┌─ Brano

Il ripristino della Foresta Atlantica del Brasile dipende dal mercato delle piante autoctone.
I Progetti di Ripristino nella Foresta Atlantica
In Brasile, i progetti di ripristino sono in corso da decenni per contrastare il disboscamento. Sebbene siano stati registrati alcuni successi, persistono ostacoli significativi, in particolare per quanto riguarda le terre private. Recenti studi pubblicati su Ambio hanno approfondito come bilanciare meglio gli sforzi di riforestazione con i benefici economici per i proprietari terrieri nella Foresta Atlantica.
Pedro Medrado Krainovic, autore principale dello studio e ricercatore post-dottorato presso l’Università di San Paolo, afferma: “Volevamo andare oltre il classico racconto che afferma che la biodiversità ha un valore di mercato inestimabile, per capire invece quali siano questi valori”. I ricercatori hanno cercato di identificare l’equilibrio ideale tra biodiversità, incentivi economici e supporto sociale, un insieme noto come bioeconomia.

└─

#### Domande di studio
• 1. Nel brano sulla Foresta Atlantica, presso quale università lavora Pedro Medrado Krainovic?
• 2. Indica se ciascuna affermazione concorda con il brano sulla Foresta Atlantica, rispondendo sì o no e citando le parole del brano che lo stabiliscono.
(a) In Brasile i progetti di ripristino sono cominciati solo pochi anni fa.
(b) Gli ostacoli più rilevanti riguardano in particolare le terre private.
(c) L'insieme di biodiversità, incentivi economici e supporto sociale prende il nome di bioeconomia.
• 3. Prosegui il brano sulla Foresta Atlantica a partire dalla sua ultima frase.
Le voci riportate più avanti sono materiale a sé e non fanno parte del brano.

┌─ Materiale fornito

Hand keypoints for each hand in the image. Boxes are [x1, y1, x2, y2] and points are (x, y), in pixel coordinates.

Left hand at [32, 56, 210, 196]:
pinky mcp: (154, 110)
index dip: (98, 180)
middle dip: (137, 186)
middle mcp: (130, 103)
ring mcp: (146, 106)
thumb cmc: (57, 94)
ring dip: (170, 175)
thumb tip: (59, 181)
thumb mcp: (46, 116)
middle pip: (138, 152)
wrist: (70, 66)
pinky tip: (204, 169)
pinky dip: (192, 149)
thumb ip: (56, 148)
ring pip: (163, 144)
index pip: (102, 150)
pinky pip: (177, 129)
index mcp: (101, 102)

└─

#### Esiti dei compiti
• 1. All'Università di San Paolo, dove è ricercatore post-dottorato.

• 2.
(a) No: "i progetti di ripristino sono in corso da decenni".
(b) Sì: "persistono ostacoli significativi, in particolare per quanto riguarda le terre private".
(c) Sì: "un insieme noto come bioeconomia".

• 3.
La squadra ha esaminato le vegetazioni nei territori soggetti a riforestazione, annotando la varietà e l’abbondanza delle piante autoctone. Attraverso l’analisi di registri di brevetto per piante utilizzate in campo medico, cosmetico e industriale, hanno scoperto che quasi il 60% delle specie native in queste aree presenta potenziale bioeconomico. Queste piante possono essere raccolte in modi non distruttivi, generando reddito per i proprietari terrieri e le comunità locali, contribuendo al contempo alla salute e al recupero della foresta.